=== DATA LISTING ===

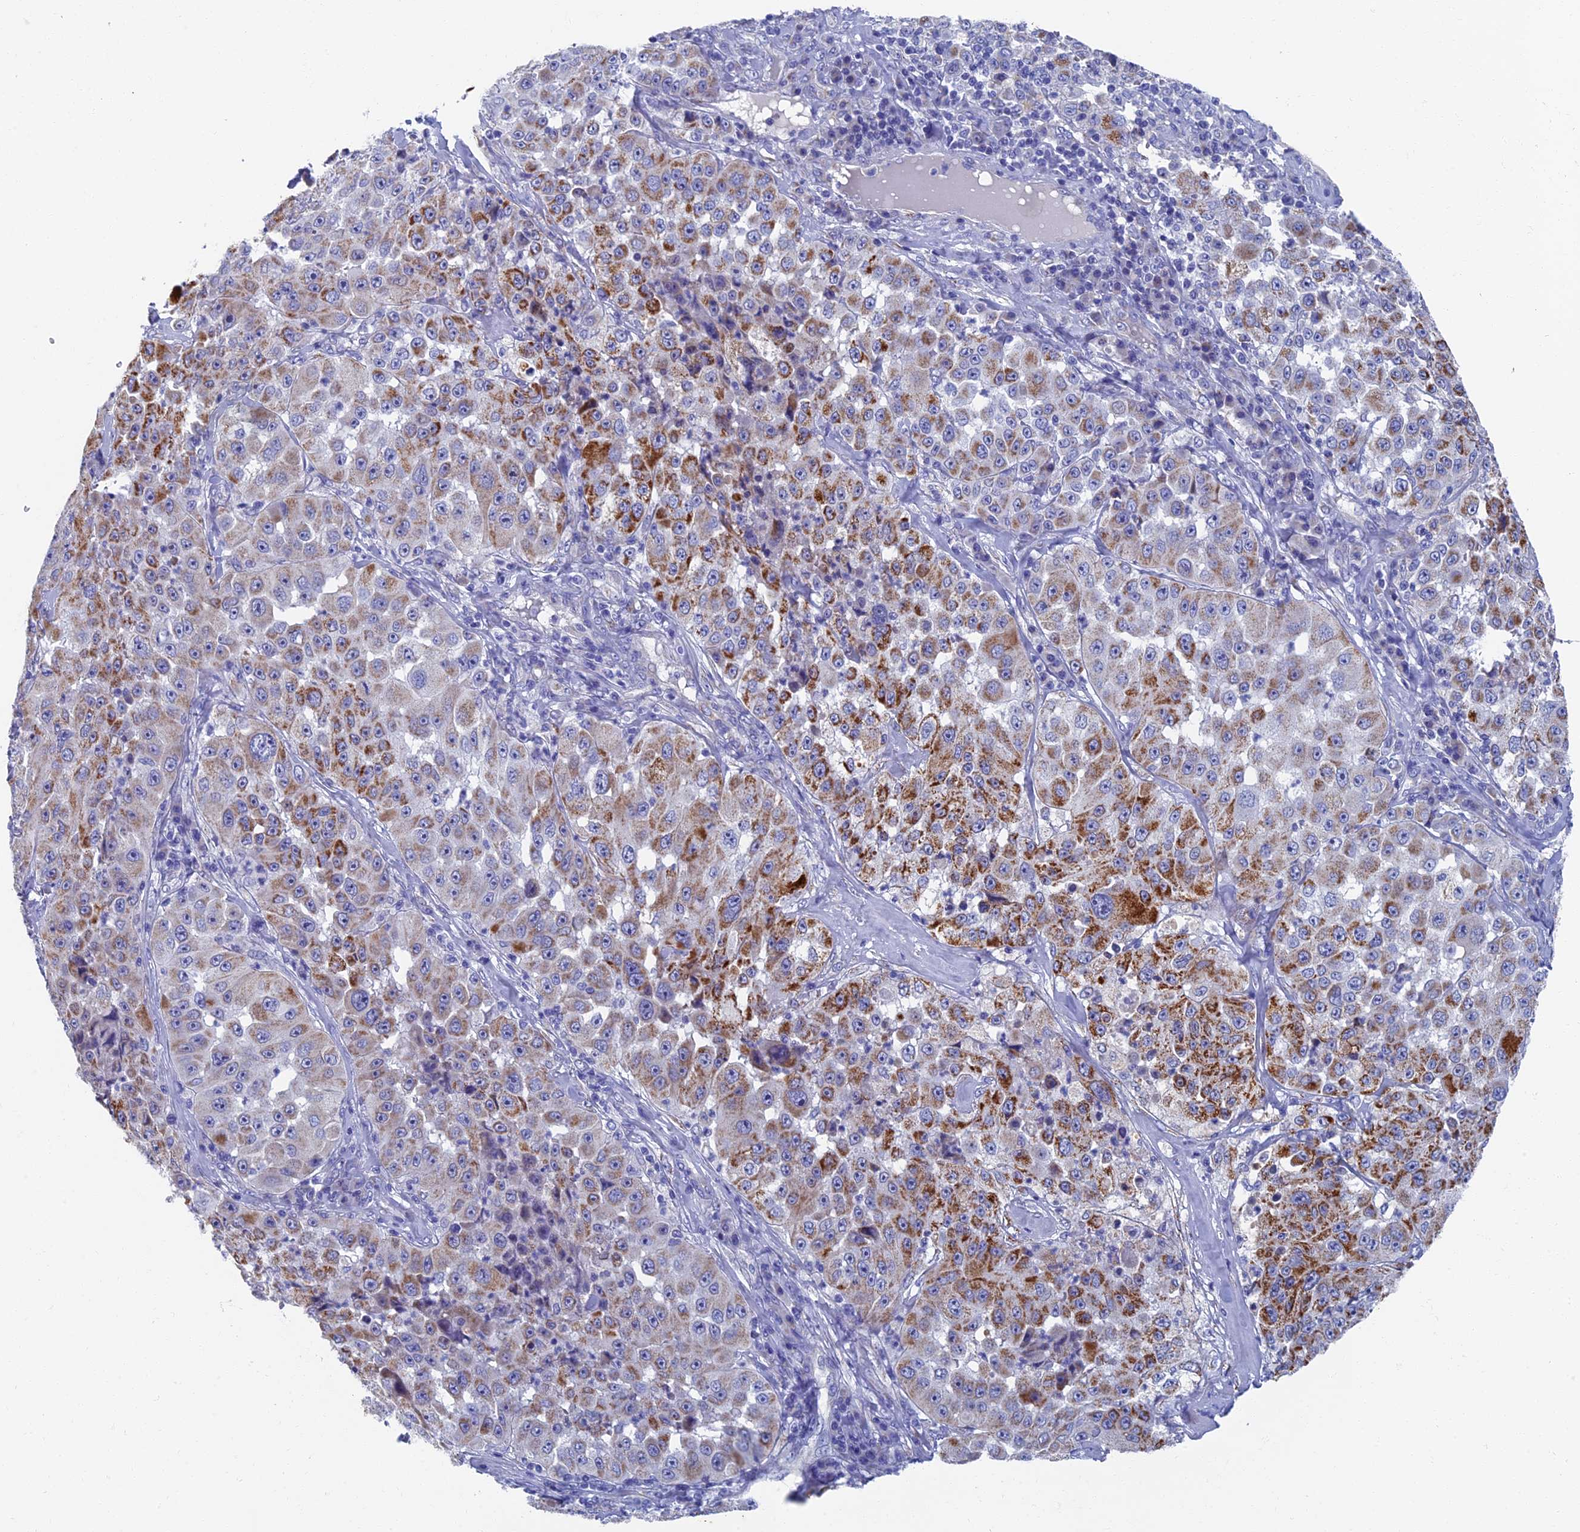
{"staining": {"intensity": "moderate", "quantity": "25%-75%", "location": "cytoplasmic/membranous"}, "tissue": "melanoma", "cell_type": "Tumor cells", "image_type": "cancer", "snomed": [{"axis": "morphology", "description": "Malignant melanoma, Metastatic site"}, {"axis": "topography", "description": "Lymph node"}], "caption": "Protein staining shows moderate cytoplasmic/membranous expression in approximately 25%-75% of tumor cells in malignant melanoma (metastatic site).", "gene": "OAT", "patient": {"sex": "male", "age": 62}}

===
=== DATA LISTING ===

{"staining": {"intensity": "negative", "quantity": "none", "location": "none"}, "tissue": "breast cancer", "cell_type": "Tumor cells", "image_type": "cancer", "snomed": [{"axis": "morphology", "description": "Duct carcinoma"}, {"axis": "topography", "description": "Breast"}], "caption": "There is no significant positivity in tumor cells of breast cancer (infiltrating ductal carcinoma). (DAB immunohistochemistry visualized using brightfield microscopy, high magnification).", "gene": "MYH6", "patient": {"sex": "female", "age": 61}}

===
=== DATA LISTING ===

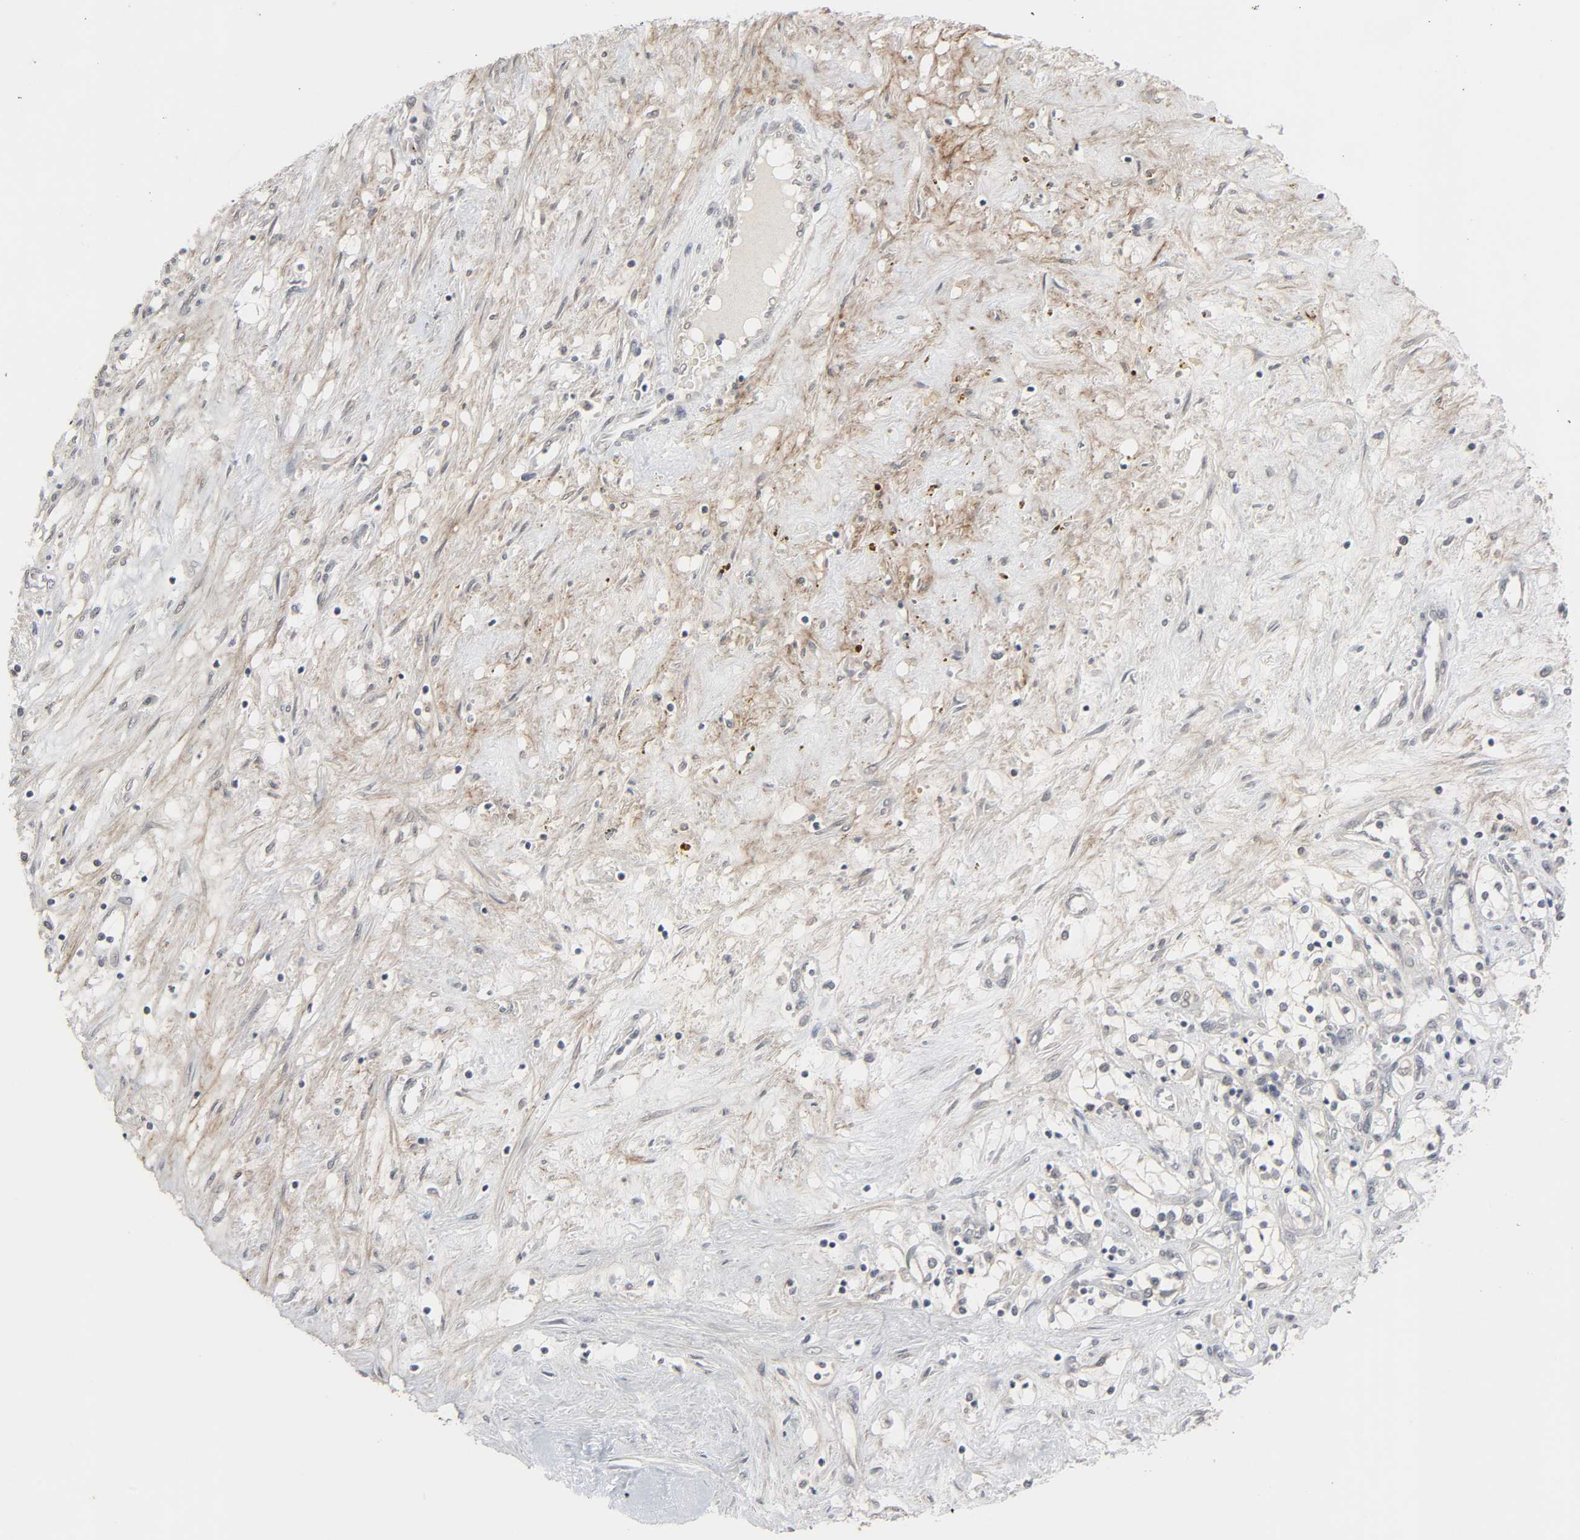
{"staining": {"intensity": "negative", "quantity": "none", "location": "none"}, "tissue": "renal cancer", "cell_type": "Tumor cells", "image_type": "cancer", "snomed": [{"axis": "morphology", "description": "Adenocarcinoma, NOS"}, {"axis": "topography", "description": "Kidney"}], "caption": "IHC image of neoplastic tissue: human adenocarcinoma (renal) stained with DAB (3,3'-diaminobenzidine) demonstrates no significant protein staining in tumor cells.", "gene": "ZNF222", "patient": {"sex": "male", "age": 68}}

===

**WORK REQUEST**
Scan the records above for the word "significant". Show each line in which it appears.

**EXERCISE SOLUTION**
{"staining": {"intensity": "negative", "quantity": "none", "location": "none"}, "tissue": "breast cancer", "cell_type": "Tumor cells", "image_type": "cancer", "snomed": [{"axis": "morphology", "description": "Duct carcinoma"}, {"axis": "topography", "description": "Breast"}], "caption": "There is no significant positivity in tumor cells of breast cancer (infiltrating ductal carcinoma). (DAB immunohistochemistry visualized using brightfield microscopy, high magnification).", "gene": "MYH6", "patient": {"sex": "female", "age": 61}}
{"staining": {"intensity": "negative", "quantity": "none", "location": "none"}, "tissue": "renal cancer", "cell_type": "Tumor cells", "image_type": "cancer", "snomed": [{"axis": "morphology", "description": "Adenocarcinoma, NOS"}, {"axis": "topography", "description": "Kidney"}], "caption": "IHC image of neoplastic tissue: human adenocarcinoma (renal) stained with DAB (3,3'-diaminobenzidine) demonstrates no significant protein staining in tumor cells.", "gene": "ZNF222", "patient": {"sex": "male", "age": 68}}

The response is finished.